Em decorrência da instabilidade e dos inúmeros problemas da vida no cangaço, os homens não permitem a presença de crianças no bando. Assim que seus filhos nascem, são entregues a parentes não engajados no cangaço, ou deixados com as famílias de padres, coronéis, juízes, militares, fazendeiros.

Vale ressaltar que um fator decisivo para o extermínio do bando de Lampião é o uso da metralhadora, que os cangaceiros tentam comprar, mas não obtêm sucesso. No dia 28 de abril de 1938, Lampião é atacado de surpresa na grota de Angico, local que sempre julgou como o mais seguro de todos. O rei do cangaço, Maria Bonita, e alguns cangaceiros são mortos rapidamente. O resto do bando consegue fugir para a caatinga. Com Lampião, morre também o personagem histórico mais famoso da cultura popular brasileira.

Em Angicos, os mortos são decapitados pela volante e as cabeças são exibidas em vários estados do Nordeste e sul do país. Posteriormente, ficam expostas no Museu Nina Rodrigues, em Salvador, por cerca de 30 anos. Apesar de muitos protestos, no sentido de enterrar os restos mortais mumificados, o diretor do Museu – Estácio de Lima – é contra o sepultamento.

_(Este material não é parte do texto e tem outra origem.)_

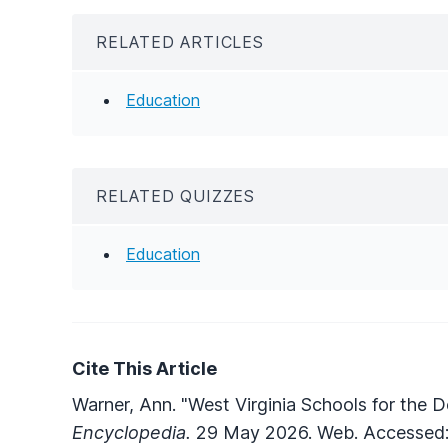
RELATED ARTICLES
Education
RELATED QUIZZES
Education
Cite This Article
Warner, Ann. "West Virginia Schools for the D
Encyclopedia.
29 May 2026. Web. Accessed: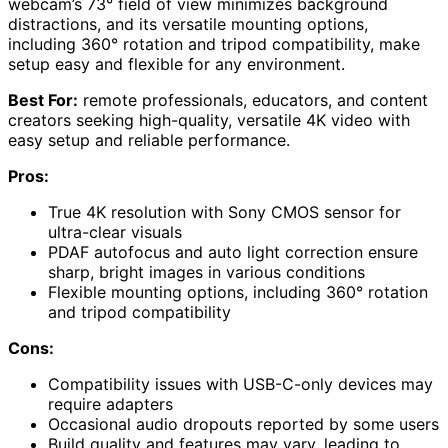
webcam’s 73° field of view minimizes background
distractions, and its versatile mounting options,
including 360° rotation and tripod compatibility, make
setup easy and flexible for any environment.
Best For:
remote professionals, educators, and content
creators seeking high-quality, versatile 4K video with
easy setup and reliable performance.
Pros:
True 4K resolution with Sony CMOS sensor for
ultra-clear visuals
PDAF autofocus and auto light correction ensure
sharp, bright images in various conditions
Flexible mounting options, including 360° rotation
and tripod compatibility
Cons:
Compatibility issues with USB-C-only devices may
require adapters
Occasional audio dropouts reported by some users
Build quality and features may vary, leading to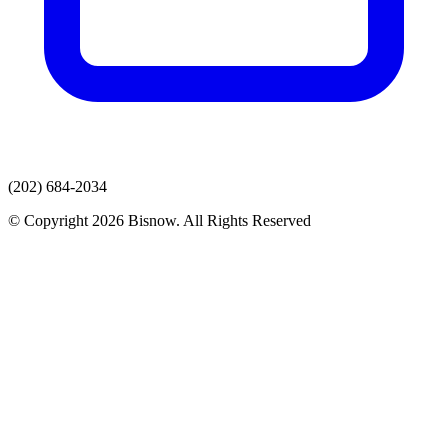
(202) 684-2034
© Copyright 2026 Bisnow. All Rights Reserved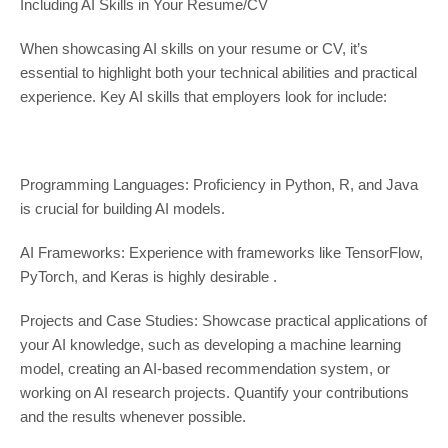
Including AI Skills in Your Resume/CV
When showcasing AI skills on your resume or CV, it’s
essential to highlight both your technical abilities and practical
experience. Key AI skills that employers look for include:
Programming Languages: Proficiency in Python, R, and Java
is crucial for building AI models.
AI Frameworks: Experience with frameworks like TensorFlow,
PyTorch, and Keras is highly desirable .
Projects and Case Studies: Showcase practical applications of
your AI knowledge, such as developing a machine learning
model, creating an AI-based recommendation system, or
working on AI research projects. Quantify your contributions
and the results whenever possible.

Após a morte de Lampião, Corisco tenta assumir durante dois anos o lugar de chefe dos cangaceiros. A sua inteligência e competência, porém, estão longe de se comparar àquelas de Virgulino.

No dia 23 de março de 1940, a volante Zé Rufino combate o bando. Dadá é gravemente ferida no pé direito; Corisco leva um tiro nas costas, que lhe atinge a barriga, deixando os intestinos à mostra. O casal é transportado, então, para o hospital de Ventura. Devido à gangrena, Dadá (Sérgia Maria da Conceição) sofre uma amputação alta da perna direita, mas Corisco (Cristino Gomes da Silva Cleto) não resiste aos ferimentos, vindo a falecer no mesmo dia.

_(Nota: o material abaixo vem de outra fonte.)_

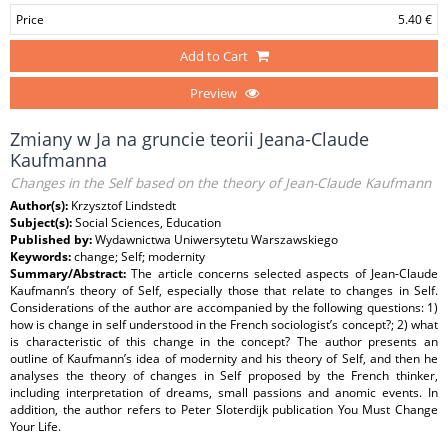
Price
5.40 €
Add to Cart
Preview
Zmiany w Ja na gruncie teorii Jeana-Claude
Kaufmanna
Changes in the Self based on the theory of Jean-Claude Kaufmann
Author(s):
Krzysztof Lindstedt
Subject(s):
Social Sciences, Education
Published by:
Wydawnictwa Uniwersytetu Warszawskiego
Keywords:
change; Self; modernity
Summary/Abstract:
The article concerns selected aspects of Jean-Claude
Kaufmann’s theory of Self, especially those that relate to changes in Self.
Considerations of the author are accompanied by the following questions: 1)
how is change in self understood in the French sociologist’s concept?; 2) what
is characteristic of this change in the concept? The author presents an
outline of Kaufmann’s idea of modernity and his theory of Self, and then he
analyses the theory of changes in Self proposed by the French thinker,
including interpretation of dreams, small passions and anomic events. In
addition, the author refers to Peter Sloterdijk publication You Must Change
Your Life.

O fiel amigo de Lampião é enterrado no dia 23 de março de 1940, no cemitério da cidade Miguel Calmon, na Bahia. Dez dias após o sepultamento, o seu cadáver foi exumado: decepam-lhe a cabeça e o braço direito e expõem essas partes, também, no Museu Nina Rodrigues.

Naquela época, o cangaço já se encontra em plena decadência e, com Lampião, morre também a última liderança desse fenômeno social. Os cangaceiros que vão presos e cumprem pena conseguem se reintegrar no meio social. Alguns deles são: José Alves de Matos (Vinte e Cinco), Ângelo Roque da Silva (Labareda), Vítor Rodrigues (Criança), Isaías Vieira (Zabelê), Antônio dos Santos (Volta Seca), João Marques Correia (Barreiras), Antônio Luís Tavares (Asa Branca), Manuel Dantas (Candeeiro), Antenor José de Lima (Beija-Flor), e outros.

Após décadas de protestos, por parte das famílias de Lampião, Maria Bonita e Corisco, no dia 6 de fevereiro de 1969, por ordem do governador Luís Viana Filho, e obedecendo ao código penal brasileiro que impõe o devido respeito aos mortos, as cabeças de Lampião e Maria Bonita são sepultadas no cemitério da Quinta dos Lázaros, em Salvador. Em 13 de fevereiro, do mesmo ano, o governador autoriza, ainda, o sepultamento da cabeça e do braço de Corisco, e das cabeças de Canjica, Zabelê, Azulão e Marinheiro.

Por fim, registram-se informações sobre alguns ex-cangaceiros que retornam ao convívio social. Tendo fugido para São Paulo, depois do combate na grota de Angico, Criança adquire casa própria e mercearia naquela cidade, casa-se com Ana Caetana de Lima e tem três filhos: Adenilse, Adenilson e Vicentina.

Zabelê volta para o roçado, assim como Beija-Flor. Eles continuam pobres, analfabetos e desassistidos. Candeeiro segue o mesmo rumo, mas consegue se alfabetizar.

Vinte e Cinco vai trabalhar como funcionário do Tribunal Eleitoral de Maceió, casa com a enfermeira Maria de Silva Matos e tem três filhas: Dalma, Dilma e Débora.

Volta Seca passa muito tempo preso na penitenciária da Feira de Curtume, na Bahia. É condenado, inicialmente, a uma pena de 145 anos, depois comutada para 30 anos. Através do indulto do presidente Getúlio Vargas, porém, em 1954, ele cumpre uma pena de 20 anos. Volta Seca se casa, tem sete filhos e é admitido como guarda-freios na Estrada de Ferro Leopoldina.

Conhecido também como Anjo Roque, Labareda consegue se empregar no Conselho Penitenciário de Salvador, casa e tem nove filhos.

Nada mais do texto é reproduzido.